I implemented the compute_control() function shown below using this motion model.

odom_motion_model

After compute_control(), I implemented the odom_motion_mode() function. I used compute_control() in this function to determine the probability that a given control input can move you between two states. This assumes Gaussian noise and that the noise in each direction (translation, rotation) was given to us.

prediction_step

With compute_control() and odom_motion_model() completed, I implemented the prediction_step() of the algorithm. In this step, the robot determines the control input needed to move from the last pose to the current pose. Using this information, the filter computes the belief that the robot moves from every possible state to every other possible state with several nested for loops.

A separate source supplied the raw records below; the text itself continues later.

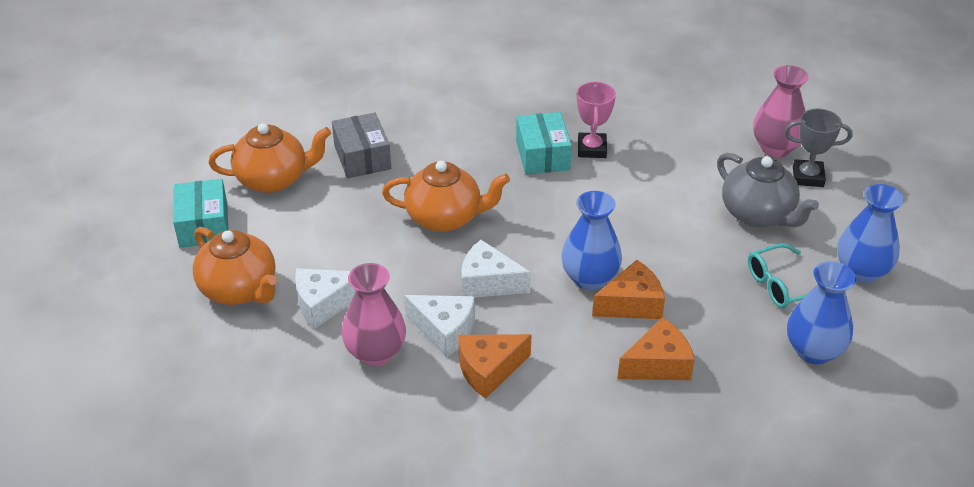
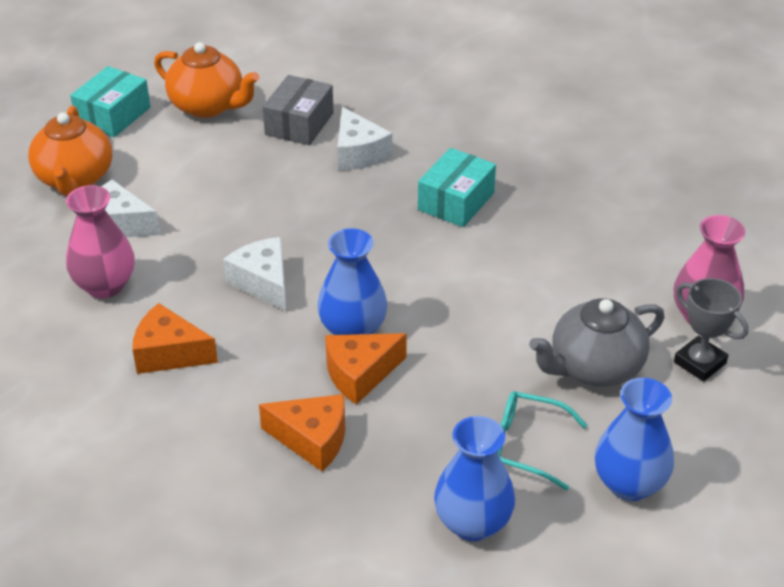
camera: 40 degrees right, 0 degrees up
(444, 330) = (178, 300): white cheese -> white cheese (358, 153)
(445, 218) = (300, 209): orange teapot -> none
(592, 149) = (510, 219): pink trophy -> none
(632, 304) = (360, 374): orange cheese -> orange cheese turned 135 degrees clockwise
(758, 214) = (594, 368): grey teapot -> grey teapot turned 60 degrees clockwise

To speed up the computation, I disregarded updating the belief that the robot was in a state was too low.

sensor_model

To compute the update_step(), I modeled the sensor measurements as a Gaussian. The robot computes the probability that a given set of sensor observations is close to the actual measured sensor observations.

update_step

Using the sensor model, I implemented the update step of the loop. This updates the belief in every grid cell by comparing the observed sensor measurements to the sensor measurements that would have been received if the robot were actually in that grid cell. It uses the sensor_model() function developed above. Afterwards, the probabilities are normalized to one. Initially, I implemented this function as a loop. After running a trial, it took 5 minutes to complete. I talked to my classmate, Anunth Ramaswami, who helped me implement a faster version using matrix multiplication. It significantly speeds up my run time. I have listed both implementations below.

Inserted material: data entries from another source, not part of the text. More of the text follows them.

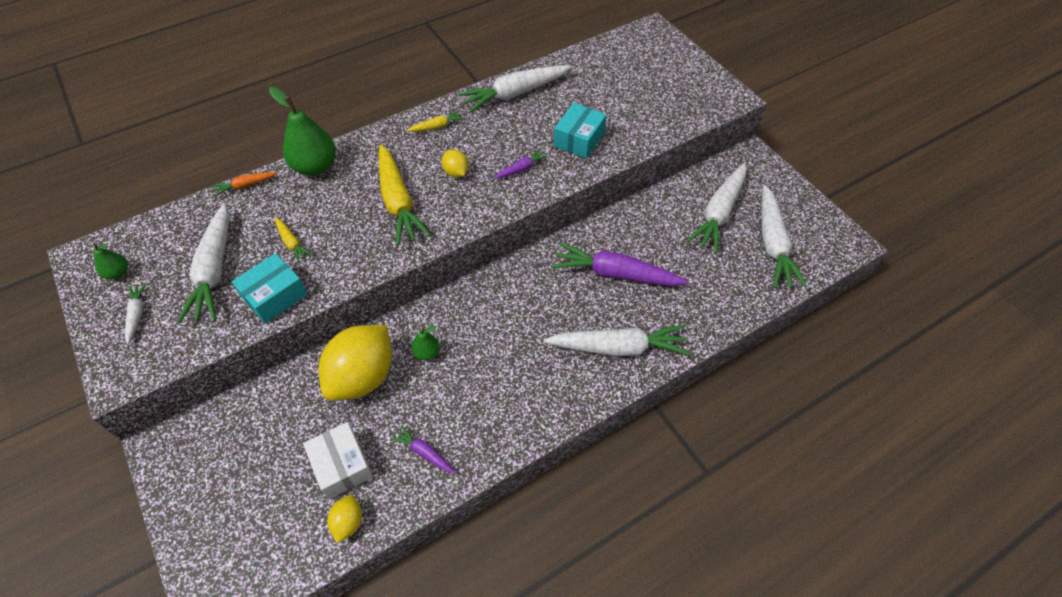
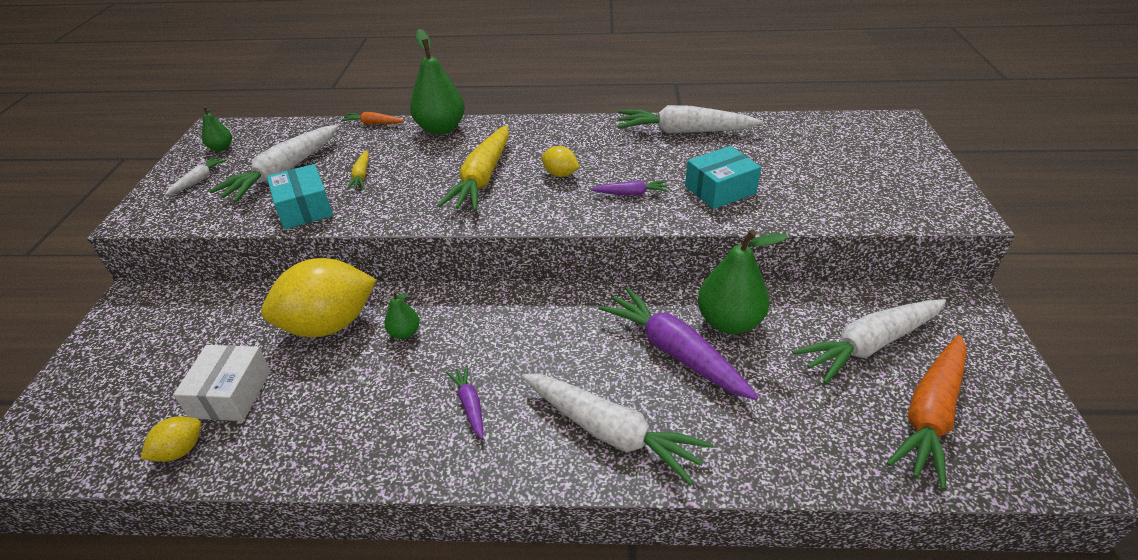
camera: 35 degrees right, 15 degrees down
(275, 296) = (304, 208): turquoise box -> turquoise box turned 75 degrees clockwise
(424, 452) = (309, 425): purple carrot -> purple carrot (470, 405)
(437, 126) = (578, 133): yellow carrot -> none
(456, 172) = (560, 174): yellow lemon -> yellow lemon turned 60 degrees counterclockwise
(632, 236) = (729, 322): none -> green pear
(773, 244) = (930, 414): white carrot -> orange carrot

Loop-Based Implementation:

Matrix Implementation:

Testing

These videos show my Bayes filter working. The first video is with the loop-based implementation, and the second video is using the matrix implementation.

Trial 1:

Trial 2:

From these trials, I saw that the filter does a very good job of tracking the robot’s position through the map. It is best when the robot is traveling along narrow walls, when the sensor measurements are relatively consistent. It works the worst in the center of the map, where some measurements are obstructed by obstacles and others are not. Overall, the errors were relatively small, and the robot tracks the robot very well. Additionally, the simulation also shows that the odometry measurements are completely off, as the red curve is not close at all to the green curve.